Home Health ICD-9/ICD-10 Alert

Edits:

Are Your Hypertension Claims in Danger?

Make certain you’re not miss-reading O&A guidelines.

Listing a hypertension code as the primary diagnosis can bring additional scrutiny to your claims. Make sure your coding will withstand medical review, or you’ll pay the price.

In the latest quarter, HHH Medicare Administrative Contractor CGS racked up an 85 percent denial rate under an edit that selects claims for pre-pay review based on “hypertension diagnoses and length of stay greater than two episodes of care,” the MAC reveals in its December newsletter for providers. “This is down from the 95 percent denial rate a year ago but remains high,” CGS notes.

The top reason for denials was lack of medical necessity, CGS notes.

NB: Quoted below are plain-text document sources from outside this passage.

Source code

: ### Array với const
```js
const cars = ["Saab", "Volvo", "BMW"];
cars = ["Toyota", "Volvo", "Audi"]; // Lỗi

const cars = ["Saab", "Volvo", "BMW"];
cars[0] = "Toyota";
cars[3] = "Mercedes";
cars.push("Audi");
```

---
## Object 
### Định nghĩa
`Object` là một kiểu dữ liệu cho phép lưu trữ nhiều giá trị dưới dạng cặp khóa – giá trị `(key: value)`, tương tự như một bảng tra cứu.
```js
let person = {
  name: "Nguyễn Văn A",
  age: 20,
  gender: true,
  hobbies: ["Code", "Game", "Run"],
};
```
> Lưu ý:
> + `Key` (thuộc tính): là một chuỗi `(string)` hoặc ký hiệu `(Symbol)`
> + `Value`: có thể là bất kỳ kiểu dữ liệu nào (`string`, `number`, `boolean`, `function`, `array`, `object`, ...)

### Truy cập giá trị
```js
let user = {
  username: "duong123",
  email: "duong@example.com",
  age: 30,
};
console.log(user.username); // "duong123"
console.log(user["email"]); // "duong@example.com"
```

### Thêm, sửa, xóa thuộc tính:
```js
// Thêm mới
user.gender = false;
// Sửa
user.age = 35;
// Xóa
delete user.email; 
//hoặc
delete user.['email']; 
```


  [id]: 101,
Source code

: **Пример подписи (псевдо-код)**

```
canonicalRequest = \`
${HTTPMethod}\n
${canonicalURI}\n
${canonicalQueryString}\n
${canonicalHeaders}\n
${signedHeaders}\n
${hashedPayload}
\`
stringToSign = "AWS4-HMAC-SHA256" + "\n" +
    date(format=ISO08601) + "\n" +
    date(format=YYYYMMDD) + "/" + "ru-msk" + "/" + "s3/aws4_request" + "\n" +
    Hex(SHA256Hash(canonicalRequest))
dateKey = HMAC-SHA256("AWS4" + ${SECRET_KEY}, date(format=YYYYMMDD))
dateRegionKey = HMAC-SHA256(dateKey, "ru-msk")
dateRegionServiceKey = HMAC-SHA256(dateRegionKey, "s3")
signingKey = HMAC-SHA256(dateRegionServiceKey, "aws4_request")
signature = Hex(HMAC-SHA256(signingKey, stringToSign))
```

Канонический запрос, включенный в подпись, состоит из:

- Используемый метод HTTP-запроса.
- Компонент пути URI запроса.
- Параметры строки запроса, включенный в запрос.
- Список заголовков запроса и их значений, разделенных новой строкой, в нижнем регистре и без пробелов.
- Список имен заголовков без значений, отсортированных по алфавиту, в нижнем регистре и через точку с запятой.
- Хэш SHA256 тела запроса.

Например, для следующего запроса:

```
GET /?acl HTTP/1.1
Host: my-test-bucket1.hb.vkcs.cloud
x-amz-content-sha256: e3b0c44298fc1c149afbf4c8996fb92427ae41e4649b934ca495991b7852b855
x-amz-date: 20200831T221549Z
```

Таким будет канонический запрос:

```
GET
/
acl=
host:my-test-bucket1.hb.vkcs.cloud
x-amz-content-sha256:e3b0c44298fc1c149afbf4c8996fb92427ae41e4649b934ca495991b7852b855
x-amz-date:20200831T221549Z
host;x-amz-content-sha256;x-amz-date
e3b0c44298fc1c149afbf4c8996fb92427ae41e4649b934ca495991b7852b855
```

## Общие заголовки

Many of those denials were based on nursing visits for observation and assessment. “For a skilled service of observation and assessment to be covered by Medicare, there must be clear documentation of the patient’s condition that warrants this service,” the MAC stresses. “Typically, documentation of changes in diagnosis, exacerbations, medication or treatment changes that continue to put the beneficiary at risk for further plan of care changes shows the medical necessity for observation and assessment.”

Remember: The Medicare Benefit Policy Manual tells providers that “observation and assessment by a nurse is not reasonable and necessary to the treatment of the illness or injury where these indications are part of a longstanding pattern of the patient’s condition which itself does not require skilled services and there is no attempt to change the treatment to resolve them,” CGS says.